Find software and online services support
The first step to building a secure information infrastructure is finding a reliable SIEM system. As an event tech provider, it’s important to ensure that the SIEM system you offer your client is compliant with the cybersecurity policy your client wants to follow. Specifically, a strong SIEM system should cover effective log management, scalability, deployment, and more. Before engaging in the organisation of a government event, update your software and major services to match your client’s strategy. Also, plan system maintenance in advance to prevent possible threats. During the North Korea–U.S. summit, our team facilitated 24-hour server surveillance to be able to identify and deter any attacks.
Test software, hardware, and onsite layouts before the event
Pre-event testing is the holy grail.
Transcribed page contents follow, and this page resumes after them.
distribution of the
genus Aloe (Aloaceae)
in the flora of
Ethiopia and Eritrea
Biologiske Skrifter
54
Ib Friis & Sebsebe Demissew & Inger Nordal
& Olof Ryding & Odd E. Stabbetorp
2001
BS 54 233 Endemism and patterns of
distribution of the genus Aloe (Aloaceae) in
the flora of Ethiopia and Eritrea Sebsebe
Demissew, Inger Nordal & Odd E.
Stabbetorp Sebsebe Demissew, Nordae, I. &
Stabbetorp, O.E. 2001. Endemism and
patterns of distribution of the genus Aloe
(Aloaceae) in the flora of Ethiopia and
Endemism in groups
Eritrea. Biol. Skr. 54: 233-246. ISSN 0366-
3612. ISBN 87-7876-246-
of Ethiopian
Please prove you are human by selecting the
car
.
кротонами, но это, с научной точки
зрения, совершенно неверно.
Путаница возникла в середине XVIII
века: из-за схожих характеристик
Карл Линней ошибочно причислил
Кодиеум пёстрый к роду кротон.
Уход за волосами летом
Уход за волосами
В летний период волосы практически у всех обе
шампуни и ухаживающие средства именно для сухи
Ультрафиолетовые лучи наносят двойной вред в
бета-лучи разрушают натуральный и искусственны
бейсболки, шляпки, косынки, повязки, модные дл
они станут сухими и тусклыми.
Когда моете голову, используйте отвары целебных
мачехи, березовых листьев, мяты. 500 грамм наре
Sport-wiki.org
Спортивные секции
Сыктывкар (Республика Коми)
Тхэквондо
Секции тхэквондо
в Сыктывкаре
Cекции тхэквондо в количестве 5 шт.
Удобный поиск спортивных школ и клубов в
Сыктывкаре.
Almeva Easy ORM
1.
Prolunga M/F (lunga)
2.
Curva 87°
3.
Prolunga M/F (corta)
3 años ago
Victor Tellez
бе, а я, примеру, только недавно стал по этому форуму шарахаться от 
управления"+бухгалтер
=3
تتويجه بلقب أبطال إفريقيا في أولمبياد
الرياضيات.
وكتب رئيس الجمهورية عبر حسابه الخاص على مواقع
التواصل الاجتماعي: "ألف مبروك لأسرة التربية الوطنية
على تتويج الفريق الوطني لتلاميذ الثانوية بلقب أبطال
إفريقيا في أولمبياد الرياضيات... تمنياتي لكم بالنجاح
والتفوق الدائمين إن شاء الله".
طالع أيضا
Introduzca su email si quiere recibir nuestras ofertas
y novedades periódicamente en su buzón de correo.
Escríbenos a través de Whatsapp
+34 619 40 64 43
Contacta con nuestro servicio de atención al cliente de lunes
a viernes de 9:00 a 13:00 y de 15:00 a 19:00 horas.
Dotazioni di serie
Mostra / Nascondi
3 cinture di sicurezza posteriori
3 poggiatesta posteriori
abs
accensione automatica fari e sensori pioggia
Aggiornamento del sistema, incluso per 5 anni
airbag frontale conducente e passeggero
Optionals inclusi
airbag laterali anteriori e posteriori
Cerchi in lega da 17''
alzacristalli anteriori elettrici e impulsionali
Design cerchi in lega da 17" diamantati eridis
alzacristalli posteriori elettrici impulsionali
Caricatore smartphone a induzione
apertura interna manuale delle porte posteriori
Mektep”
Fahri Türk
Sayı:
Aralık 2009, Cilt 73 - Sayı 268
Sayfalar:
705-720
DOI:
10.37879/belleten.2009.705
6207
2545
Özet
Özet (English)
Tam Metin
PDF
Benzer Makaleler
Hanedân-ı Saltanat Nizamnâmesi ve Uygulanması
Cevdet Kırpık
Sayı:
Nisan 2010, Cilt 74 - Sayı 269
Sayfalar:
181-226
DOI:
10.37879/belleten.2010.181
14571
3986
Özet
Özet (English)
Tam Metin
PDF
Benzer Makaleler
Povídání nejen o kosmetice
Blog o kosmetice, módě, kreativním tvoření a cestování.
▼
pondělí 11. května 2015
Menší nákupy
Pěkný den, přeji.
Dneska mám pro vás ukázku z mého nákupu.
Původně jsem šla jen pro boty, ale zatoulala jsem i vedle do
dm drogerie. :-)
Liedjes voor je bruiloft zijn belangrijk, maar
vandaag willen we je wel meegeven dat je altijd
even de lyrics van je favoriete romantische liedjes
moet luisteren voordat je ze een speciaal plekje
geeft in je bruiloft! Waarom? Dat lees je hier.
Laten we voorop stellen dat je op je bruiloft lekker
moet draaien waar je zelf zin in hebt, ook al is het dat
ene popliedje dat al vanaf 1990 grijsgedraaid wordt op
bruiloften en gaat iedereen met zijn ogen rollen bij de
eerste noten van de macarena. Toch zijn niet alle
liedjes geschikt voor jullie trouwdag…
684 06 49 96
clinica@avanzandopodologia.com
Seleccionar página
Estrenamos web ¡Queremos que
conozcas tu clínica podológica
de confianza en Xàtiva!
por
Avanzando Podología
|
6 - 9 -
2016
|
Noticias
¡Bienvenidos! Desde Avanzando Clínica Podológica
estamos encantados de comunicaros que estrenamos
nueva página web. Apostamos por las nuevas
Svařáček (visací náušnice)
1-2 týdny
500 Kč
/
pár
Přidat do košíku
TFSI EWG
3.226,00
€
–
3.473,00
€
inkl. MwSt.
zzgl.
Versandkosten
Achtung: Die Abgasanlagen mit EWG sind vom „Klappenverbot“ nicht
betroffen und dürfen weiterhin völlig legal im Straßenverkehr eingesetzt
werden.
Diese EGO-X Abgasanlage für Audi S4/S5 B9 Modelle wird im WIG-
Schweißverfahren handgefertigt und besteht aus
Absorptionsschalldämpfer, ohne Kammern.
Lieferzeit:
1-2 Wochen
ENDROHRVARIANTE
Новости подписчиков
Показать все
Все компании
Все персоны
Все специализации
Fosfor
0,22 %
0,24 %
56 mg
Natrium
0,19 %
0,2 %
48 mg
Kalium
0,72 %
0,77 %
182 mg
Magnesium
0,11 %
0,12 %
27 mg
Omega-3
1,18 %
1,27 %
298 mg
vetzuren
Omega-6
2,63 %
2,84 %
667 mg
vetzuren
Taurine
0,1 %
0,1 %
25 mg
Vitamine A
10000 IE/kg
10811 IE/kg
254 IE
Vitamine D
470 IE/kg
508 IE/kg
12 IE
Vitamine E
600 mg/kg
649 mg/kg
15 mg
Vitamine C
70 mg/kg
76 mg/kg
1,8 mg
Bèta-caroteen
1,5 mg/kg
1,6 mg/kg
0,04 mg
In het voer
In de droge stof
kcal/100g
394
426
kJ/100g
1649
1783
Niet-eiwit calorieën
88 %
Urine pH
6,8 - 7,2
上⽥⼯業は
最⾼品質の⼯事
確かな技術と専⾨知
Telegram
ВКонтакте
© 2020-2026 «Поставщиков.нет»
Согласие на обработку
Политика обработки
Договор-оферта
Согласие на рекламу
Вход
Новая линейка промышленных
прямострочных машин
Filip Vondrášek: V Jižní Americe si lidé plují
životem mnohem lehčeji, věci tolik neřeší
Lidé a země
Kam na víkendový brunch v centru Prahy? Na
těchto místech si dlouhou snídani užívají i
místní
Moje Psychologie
As has been said before, every tiny detail can make a huge impact on overall performance. Obviously, you don’t want to fail because of a breakage that could have been easily fixed before an event. To avoid this, you will have to conduct extensive system testing. In terms of software performance, you can verify it through the use of scalability, endurance, load, stress, and spike tests. Concerning hardware diagnostics, there’s a huge list of testing activities you should exercise, from CPU and register tests to transient error monitoring. Lastly, ensure that onsite layouts work by testing every device separately and then in combinations (laptop–printer, tablet–printer, etc.) To minimize risks, appoint people who will be responsible for different types of system testing and maintenance, both before and during the event.
Give clear instructions to the onsite team at the event
Even with the best technology at your fingertips, you won’t be able to move the needle without a well-trained team. Organise an extensive staff training in which you’ll provide clear instructions on aspects such as cybersecurity threats prevention, system maintenance, risk-based governance, and more. Develop scenarios for different types of situations, and ensure that your staff is trained to take the right measures in each of these scenarios.
Powering events that make headlines around the world is a challenging task, but let’s be honest—the feeling of being a part of something as big as the North Korea–U.S. summit is worth a couple of sleepless nights. We hope that these eight tips on how to be a tech partner at government events will help you reach new heights with minimum stress.